Google, EPIC and the Values of Disaggregation

On January 24, 2012 Google announced the significant revamping of its privacy policies, consolidating the policies to a single, comprehensive approach. The simplicity of the policy is undoubtedly good news for the legions of users who pay attention to such issues.

The bad news is that not only are the policies consolidated, so is the underlying data. Google, which runs dozens of discrete services will be integrating the data collection into a single, comprehensive and interconnected data set – the ultimate Big Data of consumer behavior. The reason is simple: Google’s revenue is tied exclusively to advertising. The better the data integration, the more valuable each ad is when served to a prospective customer.

Google has thus far ignored EU requests to delay the roll-out. Instead, Google insists that any delay would cause more confusion. Instead, in a lengthy response,  Google explained reason behind the merging of several policies into one. Among the features, better integration will support is integrated usage.

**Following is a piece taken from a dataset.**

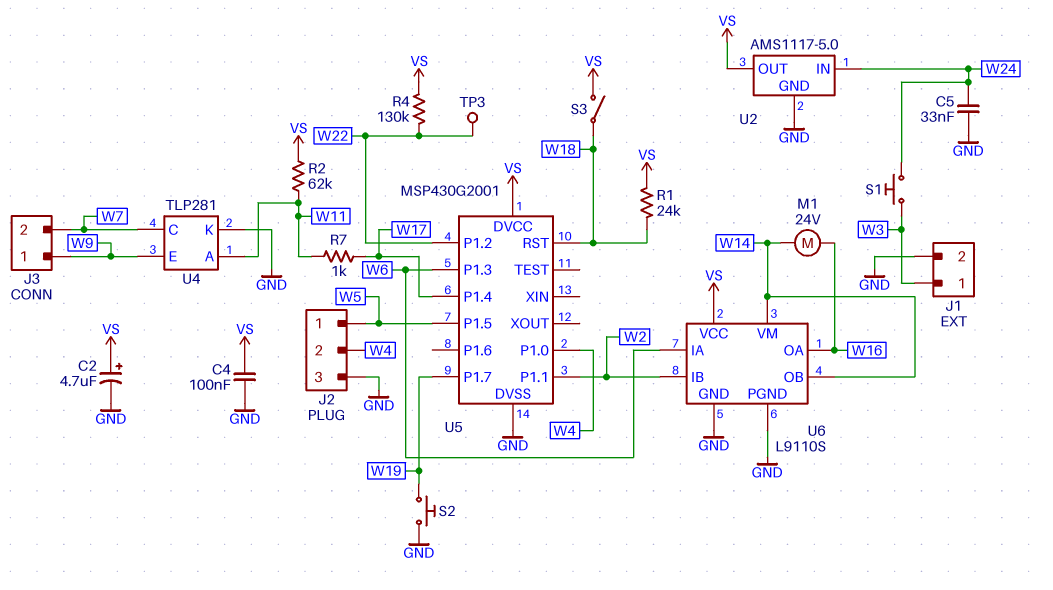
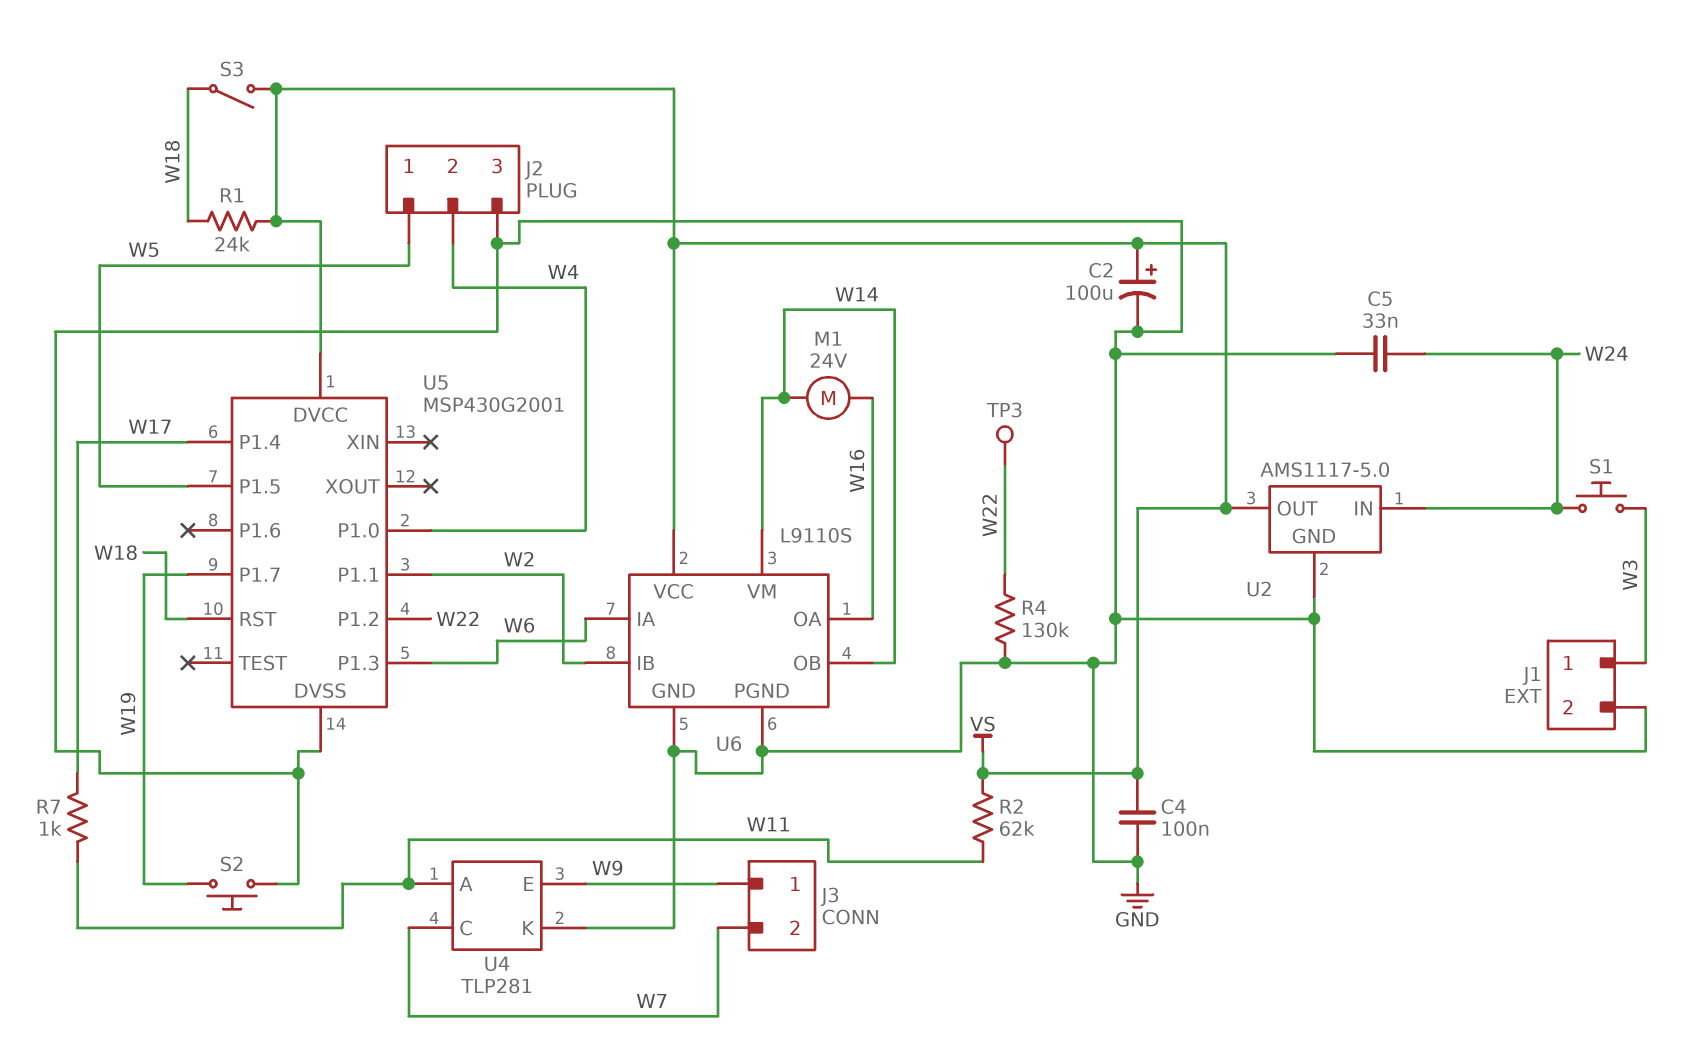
C2: 4.7uF (plus VS, minus GND) -> 100uF (plus VS, minus GND)
R4: 130k (VS, W22) -> 130k (GND, W22)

Our ability to share information for one account across services also allows signed-in users to use Google+’s sharing feature –called “circles”– to send directions to family and friends without leaving Google Maps. And a signed-in user can use her Gmail address book to auto­complete an email address when she’s inviting someone to work on a Google Docs document.

The answers, however, do not respond to the duties of Google under last year’s FTC consent decree regarding the ill-fated launch of Google Buzz. the Electronic Privacy Information Center (EPIC) has sued to force the FTC to enforce the consent decree and thwart the new privacy policy.  The District Court is scheduled to hear the case in advance of the March 1, 2012 launch date.

According to EPIC’s Complaint, Google has violated a number of its consent decree obligations:

  • Misrepresenting the extent to which Google maintains privacy and confidentiality.
  • Misrepresenting the extent to which Google complies  with the U.S.-EU Safe Harbor Framework and data security obligations.
  • Providing adequate notice and consent to changes in Google privacy policies.

The critical commentary has been mixed, with some finding the changes a tempest in a teapot while other analysts expressing greater concern.

Perhaps most troubling is Google’s own set of comments:

So, here’s the real story:

  • You still have choice and control. You don’t need to log in to use many of our services, including Search, Maps and YouTube. If you are logged in, you can still edit or turn off your Search history, switch Gmail chat to “off the record,” control the way Google tailors ads to your interests, use Incognito mode on Chrome, or use any of the other privacy tools we offer.
  • We’re not collecting more data about you. Our new policy simply makes it clear that we use data to refine and improve your experience on Google — whichever products or services you use. This is something we have already been doing for a long time.
  • We’re making things simpler and we’re trying to be upfront about it. Period.
  • You can use as much or as little of Google as you want. For example, you can have a Google Account and choose to use Gmail, but not use Google+. Or you could keep your data separate with different accounts — for example, one for YouTube and another for Gmail.

Privacy on Google requires turning its services off, operating in Incognito mode, creating multiple accounts or avoiding the products.  Google is increasingly transparent. It does not wish to provide privacy and will make private transactions increasingly difficult. That the data has always been collected is true; that Google can exploit it more effectively is perhaps the real story – and real danger.

The approach is the opposite of the FTC privacy-by-design imitative. Almost everything one does will be tracked. Suddenly search has become quite expensive.